■ To do
Return every record below exactly as written, but leave out the pictures.

■ Entries provided
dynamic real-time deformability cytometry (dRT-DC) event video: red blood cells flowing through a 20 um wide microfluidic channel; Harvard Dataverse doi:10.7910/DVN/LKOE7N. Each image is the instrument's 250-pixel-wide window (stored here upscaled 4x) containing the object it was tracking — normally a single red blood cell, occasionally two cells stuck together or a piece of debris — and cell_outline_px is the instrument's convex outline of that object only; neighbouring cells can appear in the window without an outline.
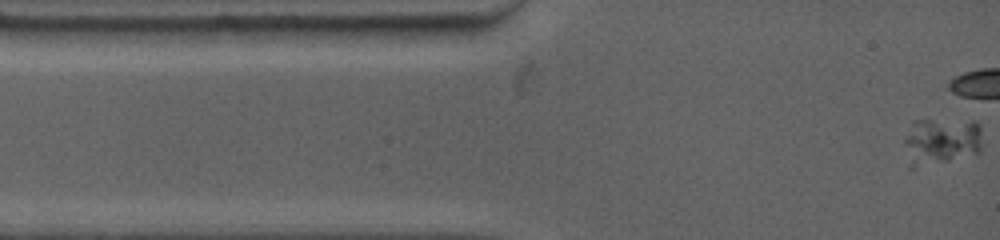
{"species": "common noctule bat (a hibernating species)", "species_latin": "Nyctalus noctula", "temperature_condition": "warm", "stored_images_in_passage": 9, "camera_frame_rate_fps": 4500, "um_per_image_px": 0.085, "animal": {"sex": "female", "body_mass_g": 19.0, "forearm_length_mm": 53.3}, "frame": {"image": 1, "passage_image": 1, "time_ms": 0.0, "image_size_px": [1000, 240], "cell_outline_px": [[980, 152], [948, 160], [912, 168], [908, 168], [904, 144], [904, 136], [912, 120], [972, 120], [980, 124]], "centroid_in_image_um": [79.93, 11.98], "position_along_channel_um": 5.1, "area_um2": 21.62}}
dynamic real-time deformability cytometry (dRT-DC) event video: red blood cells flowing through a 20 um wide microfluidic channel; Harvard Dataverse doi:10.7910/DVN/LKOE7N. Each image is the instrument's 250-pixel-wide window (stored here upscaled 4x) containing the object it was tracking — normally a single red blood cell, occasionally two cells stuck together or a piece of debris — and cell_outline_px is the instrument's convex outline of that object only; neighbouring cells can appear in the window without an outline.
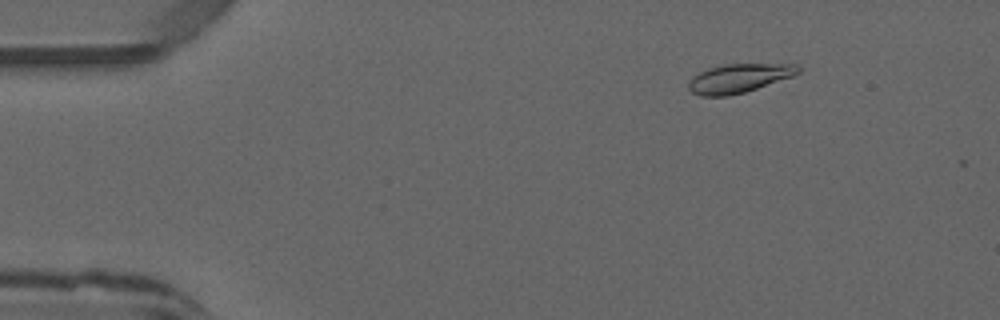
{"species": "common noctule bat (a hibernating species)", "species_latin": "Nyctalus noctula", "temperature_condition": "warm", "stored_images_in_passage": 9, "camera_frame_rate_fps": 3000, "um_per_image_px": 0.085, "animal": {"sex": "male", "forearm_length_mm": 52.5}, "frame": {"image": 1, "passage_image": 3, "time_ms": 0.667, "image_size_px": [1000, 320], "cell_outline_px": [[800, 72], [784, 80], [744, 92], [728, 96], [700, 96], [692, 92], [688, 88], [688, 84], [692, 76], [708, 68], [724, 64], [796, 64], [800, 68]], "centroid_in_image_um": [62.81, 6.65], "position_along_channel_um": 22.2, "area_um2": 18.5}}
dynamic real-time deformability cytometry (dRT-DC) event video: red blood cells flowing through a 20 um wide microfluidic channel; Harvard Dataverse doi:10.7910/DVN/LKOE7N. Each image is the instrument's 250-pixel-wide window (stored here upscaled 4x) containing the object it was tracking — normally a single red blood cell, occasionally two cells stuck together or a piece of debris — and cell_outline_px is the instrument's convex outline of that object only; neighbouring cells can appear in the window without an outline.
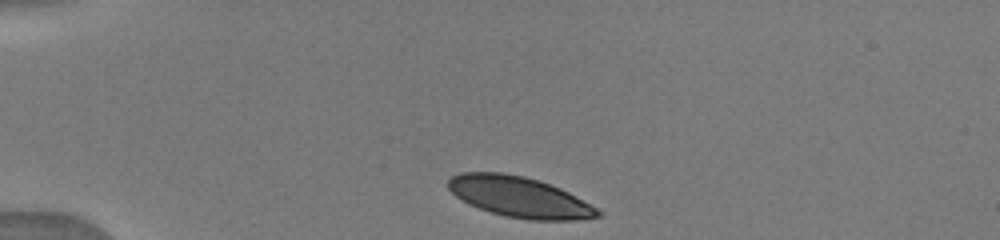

■ Full answer
dynamic real-time deformability cytometry (dRT-DC) event video: red blood cells flowing through a 20 um wide microfluidic channel; Harvard Dataverse doi:10.7910/DVN/LKOE7N. Each image is the instrument's 250-pixel-wide window (stored here upscaled 4x) containing the object it was tracking — normally a single red blood cell, occasionally two cells stuck together or a piece of debris — and cell_outline_px is the instrument's convex outline of that object only; neighbouring cells can appear in the window without an outline.
{"species": "common noctule bat (a hibernating species)", "species_latin": "Nyctalus noctula", "temperature_condition": "warm", "stored_images_in_passage": 9, "camera_frame_rate_fps": 4500, "um_per_image_px": 0.085, "animal": {"sex": "female", "body_mass_g": 19.0, "forearm_length_mm": 53.3}, "frame": {"image": 1, "passage_image": 1, "time_ms": 0.0, "image_size_px": [1000, 240], "cell_outline_px": [[980, 152], [948, 160], [912, 168], [908, 168], [904, 144], [904, 136], [912, 120], [972, 120], [980, 124]], "centroid_in_image_um": [79.93, 11.98], "position_along_channel_um": 5.1, "area_um2": 21.62}}
dynamic real-time deformability cytometry (dRT-DC) event video: red blood cells flowing through a 20 um wide microfluidic channel; Harvard Dataverse doi:10.7910/DVN/LKOE7N. Each image is the instrument's 250-pixel-wide window (stored here upscaled 4x) containing the object it was tracking — normally a single red blood cell, occasionally two cells stuck together or a piece of debris — and cell_outline_px is the instrument's convex outline of that object only; neighbouring cells can appear in the window without an outline.
{"species": "common noctule bat (a hibernating species)", "species_latin": "Nyctalus noctula", "temperature_condition": "warm", "stored_images_in_passage": 9, "camera_frame_rate_fps": 3000, "um_per_image_px": 0.085, "animal": {"sex": "male", "forearm_length_mm": 52.5}, "frame": {"image": 1, "passage_image": 3, "time_ms": 0.667, "image_size_px": [1000, 320], "cell_outline_px": [[800, 72], [784, 80], [744, 92], [728, 96], [700, 96], [692, 92], [688, 88], [688, 84], [692, 76], [708, 68], [724, 64], [796, 64], [800, 68]], "centroid_in_image_um": [62.81, 6.65], "position_along_channel_um": 22.2, "area_um2": 18.5}}
dynamic real-time deformability cytometry (dRT-DC) event video: red blood cells flowing through a 20 um wide microfluidic channel; Harvard Dataverse doi:10.7910/DVN/LKOE7N. Each image is the instrument's 250-pixel-wide window (stored here upscaled 4x) containing the object it was tracking — normally a single red blood cell, occasionally two cells stuck together or a piece of debris — and cell_outline_px is the instrument's convex outline of that object only; neighbouring cells can appear in the window without an outline.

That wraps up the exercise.